In October 1955, he wrote and illustrated the first of around 13 issues of a weekly humor book entitled Poppo of the Popcorn Theatre for Fuller, which was "virtually ignored."

==Legacy==
===Crime comics===

For Lev Gleason, Biro helped to create the Crime comics genre with the landmark title Crime Does Not Pay (1942–1955), which he edited along with Bob Wood. The title had an instant effect on the marketplace, and is described in The Comic Buyer's Guide Standard Catalog of Comic Books as
"the comic book that got the entire crime comics genre rolling—and may have unwittingly contributed to the formation of the Comics Code years later."

"Usually regarded as the comic book industry's first crime title," the series started with Crime Does Not Pay #22 (July 1942), carrying on the numbering from Silver Streak Comics #21. The landmark title was the result of bar talk between Biro and Wood (both alumni of the Harry "A" Chesler Shop), who worked together regularly.

It began when Bob Wood and Charles Biro were swapping yarns in a bar and decided that gangsters and criminals would provide a neverending flow of new stories for a comic book.
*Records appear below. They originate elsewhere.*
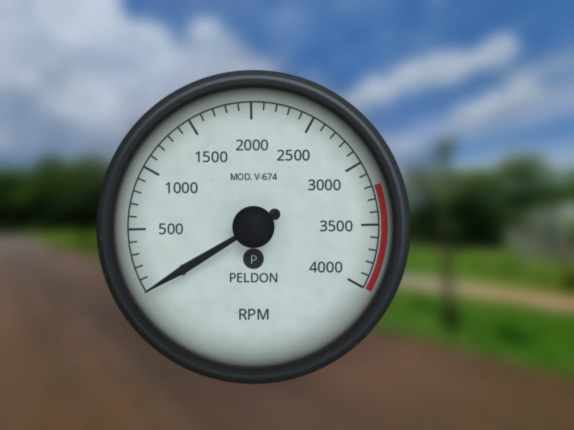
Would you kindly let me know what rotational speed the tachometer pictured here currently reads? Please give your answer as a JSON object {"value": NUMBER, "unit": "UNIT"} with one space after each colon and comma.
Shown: {"value": 0, "unit": "rpm"}
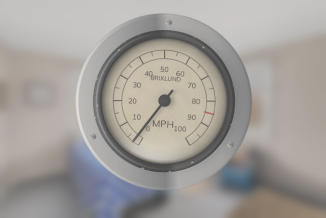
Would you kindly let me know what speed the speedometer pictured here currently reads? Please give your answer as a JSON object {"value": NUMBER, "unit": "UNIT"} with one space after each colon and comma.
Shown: {"value": 2.5, "unit": "mph"}
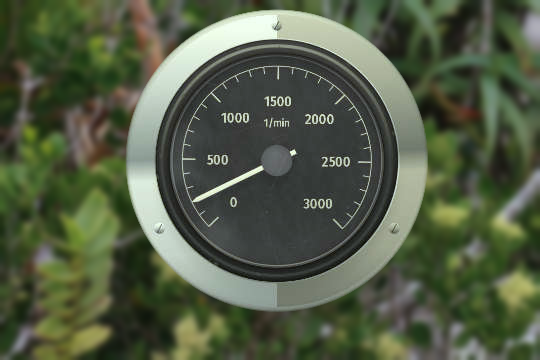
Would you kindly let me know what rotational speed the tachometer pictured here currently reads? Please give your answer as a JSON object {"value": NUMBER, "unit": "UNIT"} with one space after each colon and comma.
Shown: {"value": 200, "unit": "rpm"}
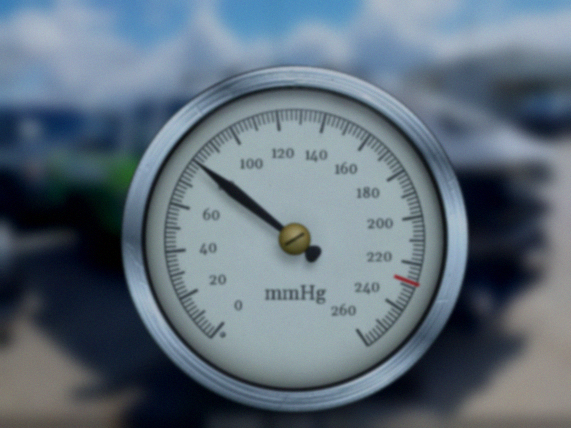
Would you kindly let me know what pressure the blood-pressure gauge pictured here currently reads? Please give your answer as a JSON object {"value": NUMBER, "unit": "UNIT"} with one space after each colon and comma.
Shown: {"value": 80, "unit": "mmHg"}
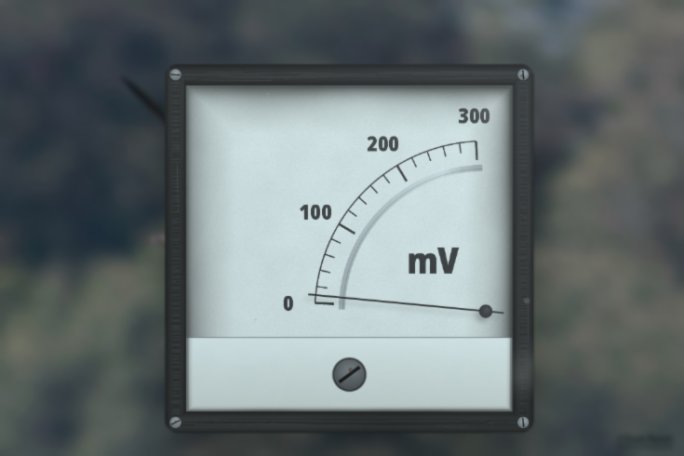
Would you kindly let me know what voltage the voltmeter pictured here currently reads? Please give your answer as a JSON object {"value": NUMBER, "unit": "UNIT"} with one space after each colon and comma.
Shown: {"value": 10, "unit": "mV"}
Grabbing the name from a popular series of MGM live-action shorts of the 1930s, the pair conspired to rename Silver Streak to Crime Does Not Pay...

Part of "the allure of the series" was due to Biro's narrator, "Mr. Crime" (a prototype for the more famous EC Comics "GhouLunatic" trio).
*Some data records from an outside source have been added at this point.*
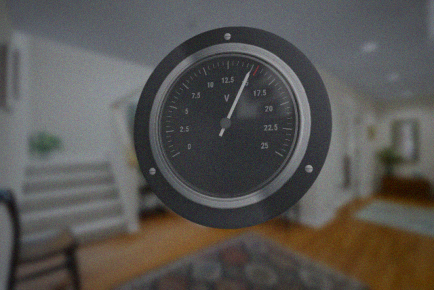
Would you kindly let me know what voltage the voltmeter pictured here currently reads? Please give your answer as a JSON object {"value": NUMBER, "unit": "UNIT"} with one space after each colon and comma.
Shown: {"value": 15, "unit": "V"}
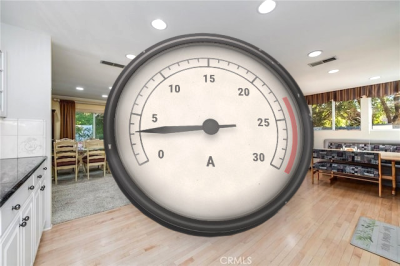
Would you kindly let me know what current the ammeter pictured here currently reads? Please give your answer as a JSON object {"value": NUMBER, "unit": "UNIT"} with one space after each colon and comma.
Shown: {"value": 3, "unit": "A"}
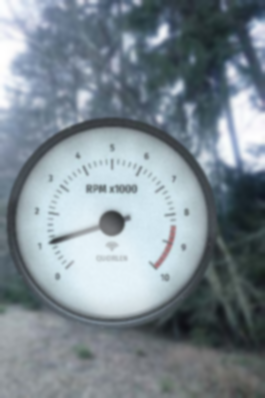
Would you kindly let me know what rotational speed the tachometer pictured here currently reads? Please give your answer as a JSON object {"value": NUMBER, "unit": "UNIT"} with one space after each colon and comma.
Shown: {"value": 1000, "unit": "rpm"}
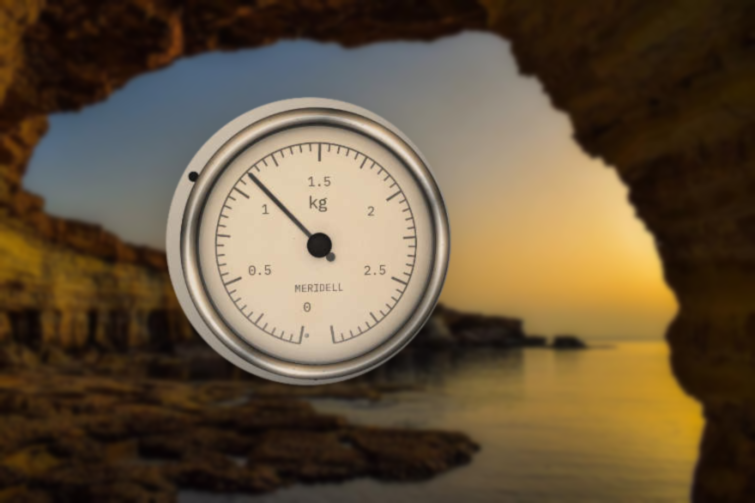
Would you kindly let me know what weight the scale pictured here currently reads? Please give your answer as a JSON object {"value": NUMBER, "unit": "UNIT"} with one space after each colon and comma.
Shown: {"value": 1.1, "unit": "kg"}
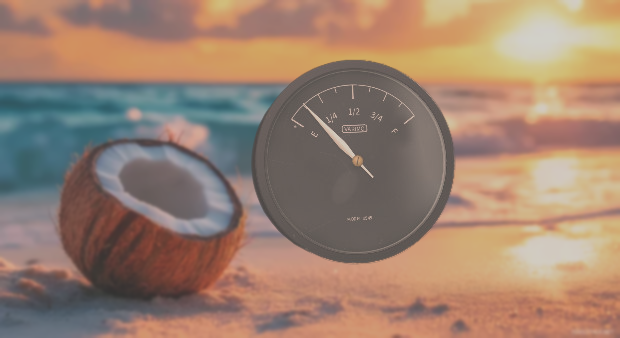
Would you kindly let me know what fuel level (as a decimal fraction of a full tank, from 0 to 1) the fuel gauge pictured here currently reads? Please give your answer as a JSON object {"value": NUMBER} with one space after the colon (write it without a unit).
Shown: {"value": 0.125}
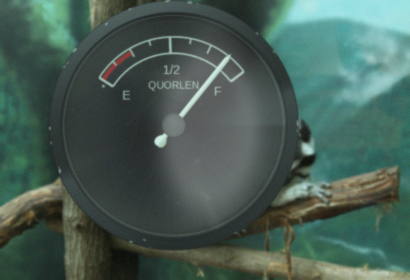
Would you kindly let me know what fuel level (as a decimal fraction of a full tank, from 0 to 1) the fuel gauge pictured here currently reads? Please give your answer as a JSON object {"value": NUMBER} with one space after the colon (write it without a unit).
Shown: {"value": 0.875}
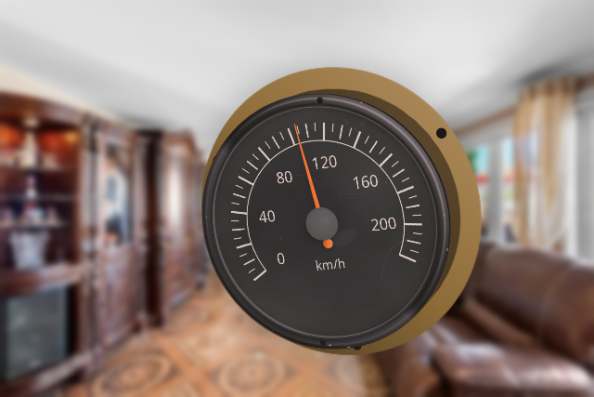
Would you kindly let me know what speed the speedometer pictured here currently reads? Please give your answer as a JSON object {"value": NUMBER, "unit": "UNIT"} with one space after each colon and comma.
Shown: {"value": 105, "unit": "km/h"}
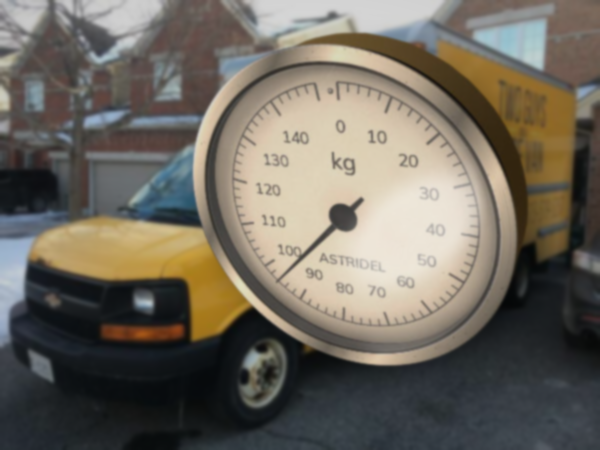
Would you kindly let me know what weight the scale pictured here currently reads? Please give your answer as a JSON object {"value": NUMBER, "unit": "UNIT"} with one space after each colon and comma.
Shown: {"value": 96, "unit": "kg"}
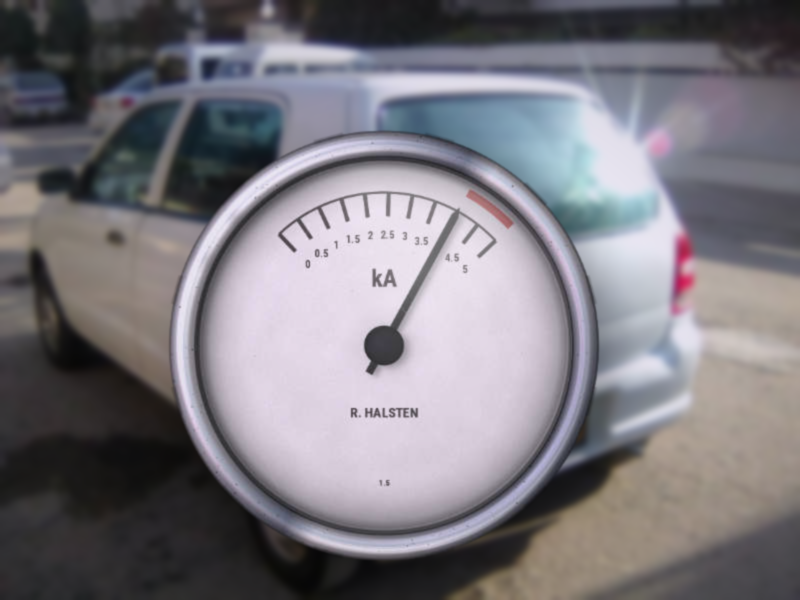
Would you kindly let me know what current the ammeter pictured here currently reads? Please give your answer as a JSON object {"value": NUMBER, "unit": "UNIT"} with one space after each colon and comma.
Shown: {"value": 4, "unit": "kA"}
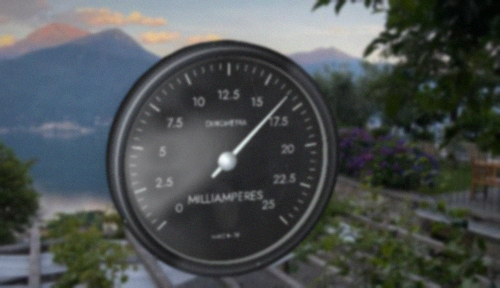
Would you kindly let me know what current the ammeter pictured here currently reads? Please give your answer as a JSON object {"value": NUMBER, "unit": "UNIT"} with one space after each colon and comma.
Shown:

The series immediately spawned a plethora of imitators, but "[t]hroughout its run, Crime Does Not Pay was always the best-written, best-illustrated, and best-edited crime title, and it was always the best-selling title, as well." Although it can arguably be said to have been a major factor in the comics witchhunts of the 1950s, it is fair to note that it stood apart from its more tawdry imitators:

Although its imitators were gory and excessive, and eventually brought on a ruinous round of censorship of comics, the stellar title was the last book to succumb.

Indeed, Brancatelli claims that "for several years during the late 1940s and early 1950s, Boy, Daredevil and Crime Does Not Pay [all Biro-edited and -written titles, largely under Biro covers] were the three best-selling titles in a comic field of over 400 competitors."

==Later life and career==
After parting company with Gleason in 1956, Biro "left the field for television," moving into the field of graphic design. He was employed for the last ten years of his life by NBC as a graphic artist between 1962 and 1972. During the late 1960s, he became curious about a comic book convention and walked from NBC over to the convention hotel. When convention staffers realized who he was, he was handed a microphone and spoke spontaneously about his career for 20 minutes.

He died on March 4, 1972, and was nominated for induction into the Eisner Hall of Fame in both 1998 and 2000, before being formally inducted in 2002.

==Quotes==
Joe Brancatelli (1999):

If Jack Kirby was the most important artistic force in comics during the 1940s, Biro certainly proved to be the finest editor and writer. While others were providing escapist fantasy in their comic books, Charles Biro decided his books would be different and better. He even dubbed them 'Illustories,' but the name never caught on. Throughough his 16-year stint as editorial director and chief writer at Lev Gleason, Biro proved to be the most innovative and certainly most advanced writer in the comic book field.